Les molécules présentes dans ces oeufs sont 100 fois moins chères à produire que celles produites en laboratoire.
Atlantico : Des scientifiques de la société Roslin Technologies, à Edinbourg, ont créé des poules génétiquement modifiées dont les oeufs permettent de lutter contre l’arthrite ou contre certains cancers. Selon les chercheurs responsables de ce projet, les médicaments produits seraient 100 fois plus économiques que ceux créés en laboratoire. En quoi consiste ce projet d’élevage d’animaux génétiquement modifiés ?
Hervé Seitz : Les médicaments sont des protéines qu’on peut synthétiser chimiquement dans des cuves à essai. C’est très coûteux. Depuis longtemps, la méthode la plus simple, économique, c’est d’utiliser des êtres vivants en leur fournissant l’ADN qui contient la séquence qui code pour la protéine, on le rentre dans une cellule végétale, animale,et la cellule se met à fabriquer cette protéine au même titre qu’elle fabrique ses propres protéines. Cela donne des protéines de très bonnes qualités et ça ne coûte rien. Il faut juste fabriquer l’ADN. Depuis longtemps on sait que la production de protéines est beaucoup plus économique avec des systèmes vivants. Il existe aussi la culture cellulaire avec des cellules humaines mais le coût est prohibitif. Avec des animaux de ferme, des poulets ici, c’est beaucoup plus économique à mettre en oeuvre. Il n’y a pas besoin de laboratoire stérile, etc.
Peut-on envisager une généralisation de ces médicaments made in OGM ?
Tous les médicaments de protéines sur le marché sont déjà faits dans des OGM, bactéries ou cellules à culture, pas des bestioles sur pattes. D’après les chercheurs, la technique va pouvoir se généraliser à beaucoup de protéines, je ne vois pas de réserves. Je pense que la technique va se généraliser.
A-t-on actuellement le recul nécessaire pour juger les risques potentiels sur la santé ?
Du point de vue des patients traités avec ce médicament-là, j’ai du mal à imaginer comment ça pourrait être plus dangereux que ce qu’on fait déjà. Evidemment, comme toujours, les cellules ou les œufs qui produisent la protéine produisent leur protéine. Il s’agit de purifier la protéine de l’œuf, pour ne pas avoir des bactéries qui pourraient provoquer des réponses chez le malade. Mais ce sont des techniques qu’on utilise déjà. Le risque serait donc dû à une impureté. Pour l’environnement, honnêtement il y a peu de chances. Les risques liés aux OGM sont des risques de propagation d’OGM dans la nature, notamment les plantes résistantes aux herbicides. S’il y a hybridation elles vont pousser dans des champs. Ici si des poules OGM qui s’échappaient dans la nature elles n’auraient aucun avantage spécifique par rapport aux autres poulaillers. Le fait de produire des œufs protéinés ne les rend pas plus résistantes.
Les animaux génétiquement modifiés sont soumis à des normes sévères, notamment en ce qui concerne leur consommation. A quelles restrictions seraient confrontés les traitements issus de ce procédé ?

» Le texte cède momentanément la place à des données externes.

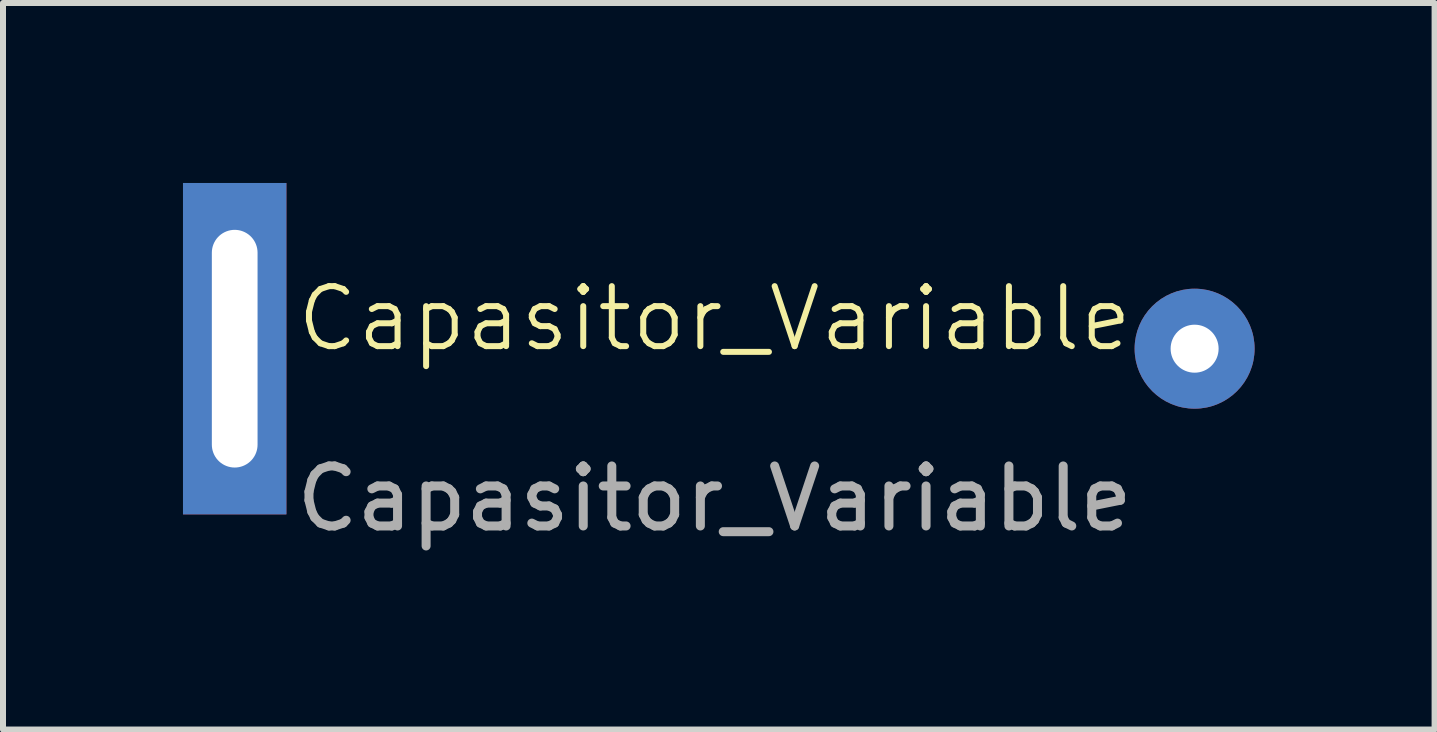
<source format=kicad_pcb>
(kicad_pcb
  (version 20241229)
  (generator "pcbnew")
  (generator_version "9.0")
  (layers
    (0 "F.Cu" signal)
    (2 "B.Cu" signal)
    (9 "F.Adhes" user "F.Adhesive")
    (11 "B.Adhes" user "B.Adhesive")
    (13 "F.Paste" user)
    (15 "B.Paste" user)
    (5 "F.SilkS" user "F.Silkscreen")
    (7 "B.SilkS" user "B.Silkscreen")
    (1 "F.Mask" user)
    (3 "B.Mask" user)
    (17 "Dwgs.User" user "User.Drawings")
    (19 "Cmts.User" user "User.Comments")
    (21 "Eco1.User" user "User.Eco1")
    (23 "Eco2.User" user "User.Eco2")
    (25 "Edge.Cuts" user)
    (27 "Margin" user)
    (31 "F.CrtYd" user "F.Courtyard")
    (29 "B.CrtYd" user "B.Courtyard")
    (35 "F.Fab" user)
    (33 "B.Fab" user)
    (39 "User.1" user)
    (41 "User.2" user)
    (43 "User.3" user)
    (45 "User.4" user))
  (footprint "Capasitor_Variable"
    (layer "F.Cu")
    (at 8.862 2.762)
    (property "Reference" "Capasitor_Variable" (at 0 -0.5 0) (unlocked yes) (layer "F.SilkS") (effects (font (size 1 1) (thickness 0.1))))
    (attr through_hole)
    (fp_text user "${REFERENCE}" (at 0 2.5 0) (unlocked yes) (layer "F.Fab") (effects (font (size 1 1) (thickness 0.15))))
    (pad "1" thru_hole rect (at -8 0) (size 1.724 5.524) (drill oval 0.762 3.962) (layers "*.Cu" "*.Mask"))
    (pad "2" thru_hole circle (at 8 0) (size 2 2) (drill 0.8) (layers "*.Cu" "*.Mask")))
  (gr_rect
    (start -3 -3)
    (end 20.862 9.11)
    (stroke (width 0.1) (type default))
    (fill no)
    (layer "Edge.Cuts")))
</source>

Pour qu’un médicament ait l’autorisation de mise sur le marché il doit passer des tests pendant des années. Il faut montrer son effet sur un patient malade un non malade, ce qui implique de recruter des cohortes de volontaires. Il peut se passer dix ou vingt ans avant la commercialisation d’un tel médicament. C’est un passage obligé. Une fois que le législateur aura approuvé le premier médicament, peut-être les méthodes de purification seront bien établies, elles seront généralisées à d’autres et les autorisations seront plus faciles. Cette compagnie vient de faire une publication sur des œufs de poules. Il l’avait déjà fait avec du lait de vache, de brebis, de chèvre, avec un profil similaire: des animaux transgéniques, avec du lait qui produisait des protéines. Cela posait quelques problèmes puisque ce lait était très riche en lipides et qu’une étable, une écurie sont plus coûteux à entretenir qu’un poulailler. Les œufs de poule sont plus pratiques à travailler, il y a moins de lipides, et l’entretien est plus économique. A partir du moment où il y a une grande quantité dans un poulailler, ils sont sensibles aux infections. Dans l’élevage pour alimentation, ils sont shootés aux antibiotiques. Dans ce cas-là, les échelles sont plus petites et on peut s’abstenir de faire ça. Il y a des vétérinaires en permanence. Si ça se généralise, il y aura peut-être des gens pour baisser les coûts, en mettant 50 000 poulets dans un hangar. Se posera alors le problème des épidémies et ils seront peut-être tentés de les traiter avec des antibiotiques.